Distributional Semantics 分佈語義

他相鄰詞語或相鄰語法環境

how do we learn new words - for computers

  • Looking into a dictionary: How to teach computers the meanings of semi-aquatic半截流, tropical and the whole paragraph?
  • Pointing to an object: How to teach computers to “understand” images?
  • Which strategy is used? Similar contexts suggest similar meanings.
    → Distributional hypothesis 分佈假設
  • But
    • need to understand the meaning of contexts

Distributional hypothesis

history:

The meaning of a word is its use in the language 單詞的含義是他在語言中的使用

  • If A and B have almost identical environments we say that they are synonyms [Zellig Harris (1954)]
  • We shall know a word by the company it keeps. [Firth (1957)]

Formalisation:

Given word w and all the contexts C(w)={c1,c2,...}C (w) = \{c_{1} ,c_{2} ,...\}C(w)={c1,c2,...} it appears within, then
meaning(w)=f(c1,c2,...) meaning (w) = f (c_{1},c_{2},...) meaning(w)=f(c1,c2,...)meaning (w) = f (c1,c 2,…)
where f is a function compressing some statistics of C (w) into a vector.
The ultimate goal: find f!

如何計算語義相似性

計算詞與詞之間在相同上下文中出現的頻率

詞嵌入(Word Embeddings) 是一種用向量(Vector)來表示詞語的技術,讓詞語的語義關係能夠通過數學方式計算。它將 高維的詞空間壓縮到低維向量空間,並保留語義信息

基於計數的方法(Count-based Methods)
  • 共現矩陣(Co-occurrence Matrix):使用詞與詞之間的共現頻率來建模語義關係。
  • 降維技術(SVD, PCA):例如使用奇異值分解(SVD)來降低維度。
  • 典型模型:LSA(Latent Semantic Analysis)典型模型:LSA(潛在的幼稚agaysisis)
基於預測的方法 (Prediction-based Methods)

這類方法使用神經網絡來學習詞的分佈式表示,效果通常比計數方法更好。

  • Word2Vec(CBOW & Skip-gram)Word2Vec(cbow和跳過)
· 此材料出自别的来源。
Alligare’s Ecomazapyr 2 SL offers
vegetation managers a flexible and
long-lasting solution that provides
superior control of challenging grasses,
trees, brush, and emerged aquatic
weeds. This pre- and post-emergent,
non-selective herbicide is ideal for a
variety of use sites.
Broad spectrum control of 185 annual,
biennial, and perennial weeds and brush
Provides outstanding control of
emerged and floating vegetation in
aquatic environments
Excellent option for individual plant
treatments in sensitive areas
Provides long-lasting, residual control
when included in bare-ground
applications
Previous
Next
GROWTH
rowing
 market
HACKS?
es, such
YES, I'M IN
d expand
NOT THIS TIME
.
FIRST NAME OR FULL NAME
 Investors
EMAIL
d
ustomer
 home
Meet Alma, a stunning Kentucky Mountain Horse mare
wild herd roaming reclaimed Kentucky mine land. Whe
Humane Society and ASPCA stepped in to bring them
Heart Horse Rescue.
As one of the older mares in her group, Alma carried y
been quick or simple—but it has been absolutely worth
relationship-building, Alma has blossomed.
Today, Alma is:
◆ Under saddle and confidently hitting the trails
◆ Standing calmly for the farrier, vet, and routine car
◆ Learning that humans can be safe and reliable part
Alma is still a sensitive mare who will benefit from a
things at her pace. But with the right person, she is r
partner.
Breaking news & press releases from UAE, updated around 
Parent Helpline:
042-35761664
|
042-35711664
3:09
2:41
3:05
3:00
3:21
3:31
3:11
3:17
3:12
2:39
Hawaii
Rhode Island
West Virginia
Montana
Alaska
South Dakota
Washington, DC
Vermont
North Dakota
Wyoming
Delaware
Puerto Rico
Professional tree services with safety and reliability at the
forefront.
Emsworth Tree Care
    • CBOW(Continuous Bag of Words):用上下文詞預測中心詞。
    • Skip-gram:用中心詞預測上下文詞。
    • 例如:
      • CBOW: “The ____ is barking.” → 預測 "dog"CBOW :“ ____是在吠叫。” →預測“狗”
      • Skip-gram: “dog” → 預測 {“barking”, “pet”, “puppy”}Skip-gram :“狗”→預測{“吠叫”,“寵物”,“ Puppy”}
  • GloVe(Global Vectors for Word Representation)手套((單詞表示形式的全局向量)

    • 以詞共現信息為基礎,同時考慮語義信息。
  • FastText快速文字

    • 擴展 Word2Vec,考慮子詞(subword)信息,例如 “playing” 由 “play” + “ing” 組成。
  • Contextualized Embeddings(語境化詞嵌入)上下文化嵌入(()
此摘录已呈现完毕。